Let’s set the stage. Every morning, the alarm goes off. You hit snooze, roll out of bed, and if you’re like most humans, you check your phone first. Before you say good morning, have coffee, stretch, or take two seconds to come into the day, you are absorbing info. And all that information starts our day—every day—on a very split trajectory.
How Did We Get Here?
Our world moves fast, and if we aren’t willing to keep up, then too bad. But, that doesn’t mean our brains were ever meant to constantly work at warped speed, multitasking even the most banal actions (hello, driving and talking on the phone). Every single day, we are bombarded with news, social media updates, texts, phone calls, meetings, endless web browsing, work emails, chores, errands, etc. The problem isn’t with us, necessarily, it’s with the information.

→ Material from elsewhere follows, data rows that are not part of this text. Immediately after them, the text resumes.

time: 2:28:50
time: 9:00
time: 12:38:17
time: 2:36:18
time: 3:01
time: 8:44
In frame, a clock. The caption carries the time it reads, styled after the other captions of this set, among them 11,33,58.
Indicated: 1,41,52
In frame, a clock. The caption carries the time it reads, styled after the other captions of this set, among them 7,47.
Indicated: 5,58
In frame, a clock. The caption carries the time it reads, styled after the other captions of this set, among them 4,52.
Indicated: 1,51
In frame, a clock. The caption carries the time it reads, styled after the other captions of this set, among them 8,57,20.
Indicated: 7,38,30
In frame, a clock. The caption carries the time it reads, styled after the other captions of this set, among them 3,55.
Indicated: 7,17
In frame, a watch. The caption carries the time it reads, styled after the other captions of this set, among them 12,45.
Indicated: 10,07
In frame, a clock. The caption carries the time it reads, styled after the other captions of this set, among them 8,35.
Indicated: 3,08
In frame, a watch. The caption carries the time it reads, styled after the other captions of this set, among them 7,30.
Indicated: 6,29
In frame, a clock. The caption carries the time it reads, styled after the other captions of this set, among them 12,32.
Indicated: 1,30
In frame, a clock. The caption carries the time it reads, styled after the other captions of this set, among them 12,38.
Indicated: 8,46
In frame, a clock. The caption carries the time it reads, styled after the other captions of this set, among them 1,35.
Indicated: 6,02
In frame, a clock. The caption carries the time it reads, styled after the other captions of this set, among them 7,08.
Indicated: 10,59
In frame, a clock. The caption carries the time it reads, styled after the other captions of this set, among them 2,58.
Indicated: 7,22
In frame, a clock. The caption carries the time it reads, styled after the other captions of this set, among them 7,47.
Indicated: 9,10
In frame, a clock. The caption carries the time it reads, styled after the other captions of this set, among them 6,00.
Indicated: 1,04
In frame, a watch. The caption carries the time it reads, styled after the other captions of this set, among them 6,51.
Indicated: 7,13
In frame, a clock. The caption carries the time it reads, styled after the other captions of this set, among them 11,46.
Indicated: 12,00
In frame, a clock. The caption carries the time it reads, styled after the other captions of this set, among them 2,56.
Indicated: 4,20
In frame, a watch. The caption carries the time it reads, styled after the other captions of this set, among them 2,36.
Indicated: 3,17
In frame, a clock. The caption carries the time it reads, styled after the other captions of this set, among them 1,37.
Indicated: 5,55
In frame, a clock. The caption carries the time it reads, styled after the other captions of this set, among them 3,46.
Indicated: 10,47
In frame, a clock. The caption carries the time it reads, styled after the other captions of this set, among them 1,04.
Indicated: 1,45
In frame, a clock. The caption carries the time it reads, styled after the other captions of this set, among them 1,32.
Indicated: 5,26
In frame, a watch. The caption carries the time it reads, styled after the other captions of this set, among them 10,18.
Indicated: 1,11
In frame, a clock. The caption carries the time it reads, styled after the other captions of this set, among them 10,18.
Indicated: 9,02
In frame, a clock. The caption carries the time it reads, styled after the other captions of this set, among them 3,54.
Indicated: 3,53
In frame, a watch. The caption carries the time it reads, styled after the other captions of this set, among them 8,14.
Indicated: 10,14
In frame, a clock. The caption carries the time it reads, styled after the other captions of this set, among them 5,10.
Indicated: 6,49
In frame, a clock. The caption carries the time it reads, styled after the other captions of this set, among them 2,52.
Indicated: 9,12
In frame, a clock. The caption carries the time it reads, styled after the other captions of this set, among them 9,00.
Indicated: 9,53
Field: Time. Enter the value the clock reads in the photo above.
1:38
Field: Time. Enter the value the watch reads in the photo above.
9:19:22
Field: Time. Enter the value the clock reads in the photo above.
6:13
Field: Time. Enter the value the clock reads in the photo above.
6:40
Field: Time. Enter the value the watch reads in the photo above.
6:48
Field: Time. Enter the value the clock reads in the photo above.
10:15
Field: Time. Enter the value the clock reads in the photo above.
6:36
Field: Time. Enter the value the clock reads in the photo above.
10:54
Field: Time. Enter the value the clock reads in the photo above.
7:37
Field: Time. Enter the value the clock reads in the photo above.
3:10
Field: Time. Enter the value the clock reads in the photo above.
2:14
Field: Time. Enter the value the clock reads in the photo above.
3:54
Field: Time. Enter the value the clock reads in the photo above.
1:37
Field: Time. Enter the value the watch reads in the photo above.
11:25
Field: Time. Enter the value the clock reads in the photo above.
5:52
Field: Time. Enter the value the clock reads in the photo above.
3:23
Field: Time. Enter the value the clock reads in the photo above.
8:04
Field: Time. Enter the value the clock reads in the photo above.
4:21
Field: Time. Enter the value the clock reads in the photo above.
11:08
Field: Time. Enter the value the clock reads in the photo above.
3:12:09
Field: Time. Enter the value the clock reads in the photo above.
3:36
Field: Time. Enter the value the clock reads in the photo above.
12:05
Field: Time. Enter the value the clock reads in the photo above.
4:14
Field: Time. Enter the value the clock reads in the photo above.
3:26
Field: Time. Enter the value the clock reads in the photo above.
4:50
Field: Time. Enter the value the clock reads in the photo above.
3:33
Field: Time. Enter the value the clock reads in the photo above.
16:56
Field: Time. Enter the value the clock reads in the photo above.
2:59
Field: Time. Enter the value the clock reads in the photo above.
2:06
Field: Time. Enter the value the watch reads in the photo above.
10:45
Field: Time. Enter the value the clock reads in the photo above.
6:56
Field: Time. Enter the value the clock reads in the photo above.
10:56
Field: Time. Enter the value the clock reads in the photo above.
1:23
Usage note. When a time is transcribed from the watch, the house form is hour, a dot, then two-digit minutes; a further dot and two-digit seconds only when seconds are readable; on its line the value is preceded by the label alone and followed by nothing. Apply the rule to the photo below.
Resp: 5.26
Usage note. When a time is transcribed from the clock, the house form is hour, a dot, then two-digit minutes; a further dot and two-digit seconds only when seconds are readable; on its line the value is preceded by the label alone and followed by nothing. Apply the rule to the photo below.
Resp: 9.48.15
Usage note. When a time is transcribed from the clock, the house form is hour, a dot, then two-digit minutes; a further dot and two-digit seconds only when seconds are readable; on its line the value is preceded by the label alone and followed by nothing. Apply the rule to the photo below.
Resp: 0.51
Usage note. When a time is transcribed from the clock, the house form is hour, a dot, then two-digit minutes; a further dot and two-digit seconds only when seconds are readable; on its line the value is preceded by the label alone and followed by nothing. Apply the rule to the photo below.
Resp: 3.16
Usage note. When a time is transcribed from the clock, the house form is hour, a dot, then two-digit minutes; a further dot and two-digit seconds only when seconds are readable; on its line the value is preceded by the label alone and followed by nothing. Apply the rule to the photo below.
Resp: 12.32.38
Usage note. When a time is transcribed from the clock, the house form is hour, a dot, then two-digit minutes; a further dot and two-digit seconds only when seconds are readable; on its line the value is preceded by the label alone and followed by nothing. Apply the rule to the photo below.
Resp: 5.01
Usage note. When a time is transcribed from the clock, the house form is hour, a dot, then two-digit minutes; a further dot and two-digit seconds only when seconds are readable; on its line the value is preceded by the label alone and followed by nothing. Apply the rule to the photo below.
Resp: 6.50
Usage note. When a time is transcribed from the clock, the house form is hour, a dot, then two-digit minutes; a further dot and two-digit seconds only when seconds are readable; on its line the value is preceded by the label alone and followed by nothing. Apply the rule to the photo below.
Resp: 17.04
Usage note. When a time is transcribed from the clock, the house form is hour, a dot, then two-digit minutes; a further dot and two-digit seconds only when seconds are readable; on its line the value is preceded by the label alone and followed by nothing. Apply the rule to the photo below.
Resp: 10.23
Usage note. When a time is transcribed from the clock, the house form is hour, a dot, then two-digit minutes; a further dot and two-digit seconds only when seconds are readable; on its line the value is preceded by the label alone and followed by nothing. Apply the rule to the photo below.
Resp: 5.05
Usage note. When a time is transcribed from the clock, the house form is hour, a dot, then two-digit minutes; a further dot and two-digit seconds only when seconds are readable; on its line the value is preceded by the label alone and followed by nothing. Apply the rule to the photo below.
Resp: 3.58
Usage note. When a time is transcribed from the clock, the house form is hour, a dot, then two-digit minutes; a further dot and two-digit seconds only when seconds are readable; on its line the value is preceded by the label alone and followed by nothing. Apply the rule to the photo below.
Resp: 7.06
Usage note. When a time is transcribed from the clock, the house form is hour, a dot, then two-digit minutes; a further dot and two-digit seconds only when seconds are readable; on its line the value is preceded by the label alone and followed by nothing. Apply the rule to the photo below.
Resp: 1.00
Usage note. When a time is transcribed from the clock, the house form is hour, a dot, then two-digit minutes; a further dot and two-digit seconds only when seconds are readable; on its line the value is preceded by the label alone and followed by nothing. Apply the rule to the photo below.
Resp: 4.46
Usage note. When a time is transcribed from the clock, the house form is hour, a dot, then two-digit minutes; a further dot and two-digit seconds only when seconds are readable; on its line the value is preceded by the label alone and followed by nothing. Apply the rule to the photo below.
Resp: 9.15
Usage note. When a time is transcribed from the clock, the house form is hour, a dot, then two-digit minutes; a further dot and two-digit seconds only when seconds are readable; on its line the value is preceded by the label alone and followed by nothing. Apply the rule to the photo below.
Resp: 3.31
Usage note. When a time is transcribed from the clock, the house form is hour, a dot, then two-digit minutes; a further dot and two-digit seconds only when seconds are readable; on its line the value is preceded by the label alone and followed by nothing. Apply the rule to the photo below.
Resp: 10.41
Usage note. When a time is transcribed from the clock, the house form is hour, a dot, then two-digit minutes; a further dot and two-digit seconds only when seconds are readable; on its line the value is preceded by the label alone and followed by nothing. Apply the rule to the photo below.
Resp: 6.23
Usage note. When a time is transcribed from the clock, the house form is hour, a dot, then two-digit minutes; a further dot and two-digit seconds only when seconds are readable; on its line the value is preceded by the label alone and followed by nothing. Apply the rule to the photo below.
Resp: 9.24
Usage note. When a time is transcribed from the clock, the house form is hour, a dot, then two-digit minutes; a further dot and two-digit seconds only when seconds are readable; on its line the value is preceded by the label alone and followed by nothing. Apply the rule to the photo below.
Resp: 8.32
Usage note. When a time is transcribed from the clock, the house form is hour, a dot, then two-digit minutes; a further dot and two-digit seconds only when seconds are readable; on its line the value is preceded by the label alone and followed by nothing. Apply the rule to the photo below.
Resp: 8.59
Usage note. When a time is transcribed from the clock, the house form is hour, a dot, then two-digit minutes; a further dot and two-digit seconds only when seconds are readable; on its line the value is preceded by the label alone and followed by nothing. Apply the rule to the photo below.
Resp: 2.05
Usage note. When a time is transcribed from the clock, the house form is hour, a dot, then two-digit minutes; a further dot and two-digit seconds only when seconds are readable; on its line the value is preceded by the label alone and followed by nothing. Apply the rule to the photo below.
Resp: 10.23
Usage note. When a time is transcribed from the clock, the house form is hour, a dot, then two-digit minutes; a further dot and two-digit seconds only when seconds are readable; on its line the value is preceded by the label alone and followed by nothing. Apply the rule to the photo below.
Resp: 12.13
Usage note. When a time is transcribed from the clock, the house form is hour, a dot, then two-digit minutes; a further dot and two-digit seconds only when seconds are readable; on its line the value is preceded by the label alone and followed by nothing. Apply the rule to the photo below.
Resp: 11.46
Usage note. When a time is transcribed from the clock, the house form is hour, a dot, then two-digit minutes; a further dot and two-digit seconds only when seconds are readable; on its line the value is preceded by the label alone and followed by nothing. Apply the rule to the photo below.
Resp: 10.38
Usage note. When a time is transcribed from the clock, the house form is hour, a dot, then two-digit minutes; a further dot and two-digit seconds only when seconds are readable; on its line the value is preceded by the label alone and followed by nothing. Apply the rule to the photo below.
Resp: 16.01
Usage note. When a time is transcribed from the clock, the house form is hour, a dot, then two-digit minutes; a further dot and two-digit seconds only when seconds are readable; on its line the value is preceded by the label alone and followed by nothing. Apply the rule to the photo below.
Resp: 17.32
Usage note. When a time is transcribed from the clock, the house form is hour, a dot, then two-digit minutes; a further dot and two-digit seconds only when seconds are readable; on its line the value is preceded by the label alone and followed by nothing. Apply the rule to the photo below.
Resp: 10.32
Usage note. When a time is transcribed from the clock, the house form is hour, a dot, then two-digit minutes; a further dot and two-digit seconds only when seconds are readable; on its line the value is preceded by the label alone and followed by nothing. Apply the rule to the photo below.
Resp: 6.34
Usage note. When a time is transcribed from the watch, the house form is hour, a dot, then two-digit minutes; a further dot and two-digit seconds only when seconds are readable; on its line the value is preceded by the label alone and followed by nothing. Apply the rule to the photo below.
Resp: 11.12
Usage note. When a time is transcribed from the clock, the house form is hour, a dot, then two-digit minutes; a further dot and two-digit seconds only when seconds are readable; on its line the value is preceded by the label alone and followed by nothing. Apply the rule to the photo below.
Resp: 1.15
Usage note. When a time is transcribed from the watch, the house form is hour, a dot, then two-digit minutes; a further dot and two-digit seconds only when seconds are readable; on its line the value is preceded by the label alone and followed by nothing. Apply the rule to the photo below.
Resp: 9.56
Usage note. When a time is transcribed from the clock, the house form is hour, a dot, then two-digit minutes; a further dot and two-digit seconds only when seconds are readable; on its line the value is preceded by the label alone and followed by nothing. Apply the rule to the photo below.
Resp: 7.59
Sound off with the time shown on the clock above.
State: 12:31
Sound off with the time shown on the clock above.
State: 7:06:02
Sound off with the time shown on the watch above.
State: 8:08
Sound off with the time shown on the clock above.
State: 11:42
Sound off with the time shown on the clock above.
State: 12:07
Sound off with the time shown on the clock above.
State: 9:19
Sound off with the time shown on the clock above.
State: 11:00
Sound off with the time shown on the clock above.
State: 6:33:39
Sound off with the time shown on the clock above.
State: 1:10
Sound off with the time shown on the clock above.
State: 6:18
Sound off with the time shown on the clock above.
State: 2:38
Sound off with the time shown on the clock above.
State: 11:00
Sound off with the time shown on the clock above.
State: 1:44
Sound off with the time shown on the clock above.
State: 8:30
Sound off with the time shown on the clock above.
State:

Information is available wherever we look, and while it’s good to be informed, too much of anything can lead to overwhelm. When we tune in to everything around us, it forces us to constantly be in a state of “absorbing” and sorting instead of focusing—and completing—one task at a time.
How can you ever figure out what you want out of life, your relationship, or even your job if you can’t figure out what you want for breakfast? There are just too many choices.
The New Normal
When we constantly seek info, we waste time. If we work 9 to 5, we will fill those hours—but not necessarily with work. It’s important to assess what our time wasters are, because we all have them. Do you obsessively: web browse; check texts; check emails; talk to co-workers while working on a project; call people when alone; interrupt tasks to just “check one thing”; have endless errands; own more than one social media account; subscribe to podcasts, blogs, or magazines; constantly say “I’m busy”?
If so, chances are you are distracted, especially when it comes to completing tasks start to finish, distraction-free. Are we staying productive, or just active? Does it really take 8 hours to get your work done? What would happen if we only checked our email twice a day? If we ditched our phones at night? If we took a break from the news?
What would happen is that you would realize you have all the time in the world, and most of the things you fill your days with have nothing to do with productivity or happiness. The richest people in the world do the absolute least amount of work, because they have outsourced their lives in a way where businesses can run without them. How do you get there? You have to be consistent.
Anyone can do a social media detox for kicks. Ta-da! I didn’t check Facebook for an entire day, and I feel so much better! Until tomorrow. Clock how many times you hop onto any social media account, your phone, Chrome, etc., and then calculate how much time you spend on work, family, running errands, chores, laughing, and doing absolutely nothing. You might get a very clear picture at how skewed your priorities actually are.
Stay in Your Lane
Learning to cleanse ourselves of too much information can make us happier, allow us more time for healthy activities (cooking, taking a walk with family, stretching, listening to music, thinking) and will produce less feelings of doom, gloom, overwhelm, jealousy, and despair. It’s hard to keep your eye on the prize, when everyone else’s is shiny and dangling inches from your face.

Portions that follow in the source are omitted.